SUPPLIED DATA -
◇ ◇ ◇ ◇

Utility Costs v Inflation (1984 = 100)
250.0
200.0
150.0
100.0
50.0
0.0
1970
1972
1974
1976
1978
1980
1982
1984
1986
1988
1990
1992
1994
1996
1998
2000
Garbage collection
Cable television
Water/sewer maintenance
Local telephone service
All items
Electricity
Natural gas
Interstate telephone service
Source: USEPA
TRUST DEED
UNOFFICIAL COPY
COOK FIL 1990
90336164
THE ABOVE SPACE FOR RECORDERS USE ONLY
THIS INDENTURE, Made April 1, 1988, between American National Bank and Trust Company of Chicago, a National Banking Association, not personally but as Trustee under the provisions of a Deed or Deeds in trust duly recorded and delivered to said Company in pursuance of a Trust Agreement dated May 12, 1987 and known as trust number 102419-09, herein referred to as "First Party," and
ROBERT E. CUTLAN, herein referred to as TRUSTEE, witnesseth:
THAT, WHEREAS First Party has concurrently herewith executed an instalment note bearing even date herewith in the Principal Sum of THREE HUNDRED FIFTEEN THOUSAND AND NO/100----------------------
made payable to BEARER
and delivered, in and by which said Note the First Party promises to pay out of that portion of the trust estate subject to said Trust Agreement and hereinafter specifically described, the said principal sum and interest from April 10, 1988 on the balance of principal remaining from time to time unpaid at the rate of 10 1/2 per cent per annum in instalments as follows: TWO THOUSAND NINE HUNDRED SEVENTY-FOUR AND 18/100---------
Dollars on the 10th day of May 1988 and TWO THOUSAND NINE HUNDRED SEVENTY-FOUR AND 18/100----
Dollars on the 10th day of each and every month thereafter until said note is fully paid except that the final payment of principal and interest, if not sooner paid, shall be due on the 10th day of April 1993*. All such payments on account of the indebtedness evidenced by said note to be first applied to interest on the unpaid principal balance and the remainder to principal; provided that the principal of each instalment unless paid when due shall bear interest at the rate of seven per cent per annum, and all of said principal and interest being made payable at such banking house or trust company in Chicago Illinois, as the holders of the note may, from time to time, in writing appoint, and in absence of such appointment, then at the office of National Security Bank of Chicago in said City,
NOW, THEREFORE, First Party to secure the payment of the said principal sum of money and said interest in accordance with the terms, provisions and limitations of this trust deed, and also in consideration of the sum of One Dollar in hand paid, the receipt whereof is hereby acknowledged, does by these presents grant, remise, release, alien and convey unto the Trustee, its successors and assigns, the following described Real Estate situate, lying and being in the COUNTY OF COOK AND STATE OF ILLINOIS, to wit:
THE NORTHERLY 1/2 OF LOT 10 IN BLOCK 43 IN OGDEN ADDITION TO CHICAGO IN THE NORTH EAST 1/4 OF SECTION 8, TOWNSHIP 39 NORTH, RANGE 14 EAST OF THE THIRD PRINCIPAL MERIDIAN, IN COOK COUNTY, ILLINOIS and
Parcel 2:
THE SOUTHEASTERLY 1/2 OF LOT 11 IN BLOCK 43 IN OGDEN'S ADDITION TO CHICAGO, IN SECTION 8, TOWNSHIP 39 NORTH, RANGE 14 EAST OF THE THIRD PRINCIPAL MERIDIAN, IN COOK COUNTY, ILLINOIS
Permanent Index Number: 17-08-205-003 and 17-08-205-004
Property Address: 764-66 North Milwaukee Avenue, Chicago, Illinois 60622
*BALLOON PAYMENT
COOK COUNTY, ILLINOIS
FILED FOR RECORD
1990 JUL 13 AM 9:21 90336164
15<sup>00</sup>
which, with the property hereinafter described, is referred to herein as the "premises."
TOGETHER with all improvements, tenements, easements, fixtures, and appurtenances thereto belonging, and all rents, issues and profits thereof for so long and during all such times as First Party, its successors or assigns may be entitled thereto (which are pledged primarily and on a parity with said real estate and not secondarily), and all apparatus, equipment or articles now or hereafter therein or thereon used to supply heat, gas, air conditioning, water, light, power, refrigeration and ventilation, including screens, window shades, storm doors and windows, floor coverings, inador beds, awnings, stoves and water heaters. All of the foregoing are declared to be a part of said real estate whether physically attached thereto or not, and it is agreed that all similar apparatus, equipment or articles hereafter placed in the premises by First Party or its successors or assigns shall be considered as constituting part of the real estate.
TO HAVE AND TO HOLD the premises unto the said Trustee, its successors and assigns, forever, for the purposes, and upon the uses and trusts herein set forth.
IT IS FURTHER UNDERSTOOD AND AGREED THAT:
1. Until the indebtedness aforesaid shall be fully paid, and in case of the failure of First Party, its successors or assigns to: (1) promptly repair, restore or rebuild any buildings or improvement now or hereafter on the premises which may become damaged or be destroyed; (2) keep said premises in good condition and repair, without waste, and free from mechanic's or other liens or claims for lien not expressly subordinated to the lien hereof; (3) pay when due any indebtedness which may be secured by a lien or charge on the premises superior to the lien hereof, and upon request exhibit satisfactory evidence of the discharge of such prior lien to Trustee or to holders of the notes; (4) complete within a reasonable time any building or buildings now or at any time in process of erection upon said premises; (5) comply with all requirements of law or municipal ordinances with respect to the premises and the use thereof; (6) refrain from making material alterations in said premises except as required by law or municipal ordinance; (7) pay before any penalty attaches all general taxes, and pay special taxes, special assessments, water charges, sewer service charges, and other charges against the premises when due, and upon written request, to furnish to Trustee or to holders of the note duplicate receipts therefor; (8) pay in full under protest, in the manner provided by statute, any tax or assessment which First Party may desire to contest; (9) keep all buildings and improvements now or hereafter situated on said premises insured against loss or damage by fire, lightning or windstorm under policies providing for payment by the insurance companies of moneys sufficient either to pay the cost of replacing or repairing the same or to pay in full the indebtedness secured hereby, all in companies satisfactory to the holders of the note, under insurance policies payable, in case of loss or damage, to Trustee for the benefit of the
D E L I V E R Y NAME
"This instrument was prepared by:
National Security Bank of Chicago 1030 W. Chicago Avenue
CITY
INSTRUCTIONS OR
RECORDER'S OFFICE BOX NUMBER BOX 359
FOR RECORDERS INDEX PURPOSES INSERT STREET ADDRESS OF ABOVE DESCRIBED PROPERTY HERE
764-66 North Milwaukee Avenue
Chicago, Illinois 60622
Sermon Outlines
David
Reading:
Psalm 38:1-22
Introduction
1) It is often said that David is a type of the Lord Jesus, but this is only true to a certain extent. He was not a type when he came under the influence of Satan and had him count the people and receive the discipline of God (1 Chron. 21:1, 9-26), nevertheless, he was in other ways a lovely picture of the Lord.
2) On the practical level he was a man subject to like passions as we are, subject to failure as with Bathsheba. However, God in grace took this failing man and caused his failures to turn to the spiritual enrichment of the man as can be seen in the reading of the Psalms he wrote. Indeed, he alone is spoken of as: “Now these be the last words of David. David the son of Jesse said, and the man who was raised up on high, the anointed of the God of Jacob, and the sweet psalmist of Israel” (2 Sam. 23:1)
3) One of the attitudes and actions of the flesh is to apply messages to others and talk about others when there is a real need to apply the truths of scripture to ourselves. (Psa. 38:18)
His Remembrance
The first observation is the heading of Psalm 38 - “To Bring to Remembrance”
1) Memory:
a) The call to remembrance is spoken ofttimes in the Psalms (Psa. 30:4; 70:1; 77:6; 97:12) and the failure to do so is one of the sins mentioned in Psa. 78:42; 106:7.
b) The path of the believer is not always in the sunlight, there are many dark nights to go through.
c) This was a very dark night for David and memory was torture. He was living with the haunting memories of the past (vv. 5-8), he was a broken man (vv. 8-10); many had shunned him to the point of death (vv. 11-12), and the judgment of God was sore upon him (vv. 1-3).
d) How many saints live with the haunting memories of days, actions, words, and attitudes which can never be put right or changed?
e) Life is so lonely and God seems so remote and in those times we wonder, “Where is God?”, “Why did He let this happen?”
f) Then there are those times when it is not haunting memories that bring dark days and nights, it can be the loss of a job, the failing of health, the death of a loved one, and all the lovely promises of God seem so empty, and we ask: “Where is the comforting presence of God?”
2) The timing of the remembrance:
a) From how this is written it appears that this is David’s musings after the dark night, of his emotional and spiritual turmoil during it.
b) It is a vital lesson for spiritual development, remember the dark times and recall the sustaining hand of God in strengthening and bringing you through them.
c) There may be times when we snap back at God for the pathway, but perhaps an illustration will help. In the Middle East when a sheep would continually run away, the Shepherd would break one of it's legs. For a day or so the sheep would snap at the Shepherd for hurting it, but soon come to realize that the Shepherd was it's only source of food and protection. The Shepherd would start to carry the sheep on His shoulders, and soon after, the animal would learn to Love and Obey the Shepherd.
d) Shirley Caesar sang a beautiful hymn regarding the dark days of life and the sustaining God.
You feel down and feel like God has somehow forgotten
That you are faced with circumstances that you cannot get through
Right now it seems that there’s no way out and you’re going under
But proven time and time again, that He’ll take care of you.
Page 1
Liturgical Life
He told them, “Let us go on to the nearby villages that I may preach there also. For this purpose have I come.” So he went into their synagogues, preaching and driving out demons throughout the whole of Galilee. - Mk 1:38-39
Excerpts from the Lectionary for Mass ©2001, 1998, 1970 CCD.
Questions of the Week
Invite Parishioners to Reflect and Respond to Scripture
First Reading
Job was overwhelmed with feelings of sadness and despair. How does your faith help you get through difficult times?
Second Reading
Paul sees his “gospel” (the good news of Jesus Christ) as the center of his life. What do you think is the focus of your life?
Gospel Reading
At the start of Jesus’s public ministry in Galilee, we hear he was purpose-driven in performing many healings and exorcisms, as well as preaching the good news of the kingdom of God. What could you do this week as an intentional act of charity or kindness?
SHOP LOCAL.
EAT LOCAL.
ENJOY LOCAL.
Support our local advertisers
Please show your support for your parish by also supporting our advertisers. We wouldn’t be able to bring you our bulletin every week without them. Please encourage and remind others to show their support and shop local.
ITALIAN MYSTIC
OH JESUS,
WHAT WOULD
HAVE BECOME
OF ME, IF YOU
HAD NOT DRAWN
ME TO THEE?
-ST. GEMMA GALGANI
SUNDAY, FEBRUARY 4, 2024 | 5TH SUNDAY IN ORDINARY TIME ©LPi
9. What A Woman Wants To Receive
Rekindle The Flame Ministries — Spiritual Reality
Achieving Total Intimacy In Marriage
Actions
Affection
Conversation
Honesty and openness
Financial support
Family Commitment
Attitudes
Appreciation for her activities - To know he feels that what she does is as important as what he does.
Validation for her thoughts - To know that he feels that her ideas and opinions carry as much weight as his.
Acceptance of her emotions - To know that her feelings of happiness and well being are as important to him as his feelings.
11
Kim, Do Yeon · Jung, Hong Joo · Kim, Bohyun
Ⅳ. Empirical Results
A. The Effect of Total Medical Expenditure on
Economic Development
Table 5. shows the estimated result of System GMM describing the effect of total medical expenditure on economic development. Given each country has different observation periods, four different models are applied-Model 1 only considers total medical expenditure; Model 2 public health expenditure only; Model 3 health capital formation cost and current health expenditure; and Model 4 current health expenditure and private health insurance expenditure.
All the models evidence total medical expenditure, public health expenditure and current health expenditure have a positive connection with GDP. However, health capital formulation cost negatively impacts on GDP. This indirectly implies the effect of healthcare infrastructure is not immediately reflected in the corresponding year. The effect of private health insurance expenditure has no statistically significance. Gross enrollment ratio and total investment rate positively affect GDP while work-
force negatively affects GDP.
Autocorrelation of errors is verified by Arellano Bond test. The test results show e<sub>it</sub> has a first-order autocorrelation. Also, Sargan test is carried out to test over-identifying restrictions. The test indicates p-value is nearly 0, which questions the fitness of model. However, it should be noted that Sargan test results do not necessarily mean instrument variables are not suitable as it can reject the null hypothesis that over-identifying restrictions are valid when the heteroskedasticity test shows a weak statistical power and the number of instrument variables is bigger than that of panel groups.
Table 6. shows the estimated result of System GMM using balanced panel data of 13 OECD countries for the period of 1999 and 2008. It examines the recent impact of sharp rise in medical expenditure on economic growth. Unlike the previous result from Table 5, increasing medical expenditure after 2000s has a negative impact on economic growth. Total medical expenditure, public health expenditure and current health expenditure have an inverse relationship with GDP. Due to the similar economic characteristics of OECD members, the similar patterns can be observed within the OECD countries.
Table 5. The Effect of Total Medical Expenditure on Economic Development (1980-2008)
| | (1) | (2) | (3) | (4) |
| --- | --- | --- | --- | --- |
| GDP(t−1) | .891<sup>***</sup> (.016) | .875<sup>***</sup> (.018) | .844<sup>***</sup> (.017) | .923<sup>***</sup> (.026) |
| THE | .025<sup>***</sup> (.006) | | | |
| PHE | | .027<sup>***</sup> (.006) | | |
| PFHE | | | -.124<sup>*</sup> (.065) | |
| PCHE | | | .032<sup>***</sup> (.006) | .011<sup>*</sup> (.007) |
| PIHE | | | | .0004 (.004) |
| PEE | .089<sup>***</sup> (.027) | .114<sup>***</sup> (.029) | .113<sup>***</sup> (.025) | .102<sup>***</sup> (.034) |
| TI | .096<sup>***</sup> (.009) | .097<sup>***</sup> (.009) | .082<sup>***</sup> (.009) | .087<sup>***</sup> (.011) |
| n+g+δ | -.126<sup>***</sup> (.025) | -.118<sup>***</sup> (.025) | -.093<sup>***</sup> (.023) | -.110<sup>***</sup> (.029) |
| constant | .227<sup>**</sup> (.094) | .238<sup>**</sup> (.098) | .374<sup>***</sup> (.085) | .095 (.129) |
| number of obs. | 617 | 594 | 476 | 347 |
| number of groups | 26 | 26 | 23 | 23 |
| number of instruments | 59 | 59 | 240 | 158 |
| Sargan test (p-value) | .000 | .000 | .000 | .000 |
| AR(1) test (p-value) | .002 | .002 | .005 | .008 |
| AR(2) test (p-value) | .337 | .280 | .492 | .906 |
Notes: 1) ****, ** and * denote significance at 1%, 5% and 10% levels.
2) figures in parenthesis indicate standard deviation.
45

◇ ◇ ◇ ◇

ACTIVITY - Return, with no change at all, every line in the entries above from the line containing "Job was overwhelmed" through the line containing "Gospel Reading".

FINISHED EXERCISE -
Job was overwhelmed with feelings of sadness and despair. How does your faith help you get through difficult times?
Second Reading
Paul sees his “gospel” (the good news of Jesus Christ) as the center of his life. What do you think is the focus of your life?
Gospel Reading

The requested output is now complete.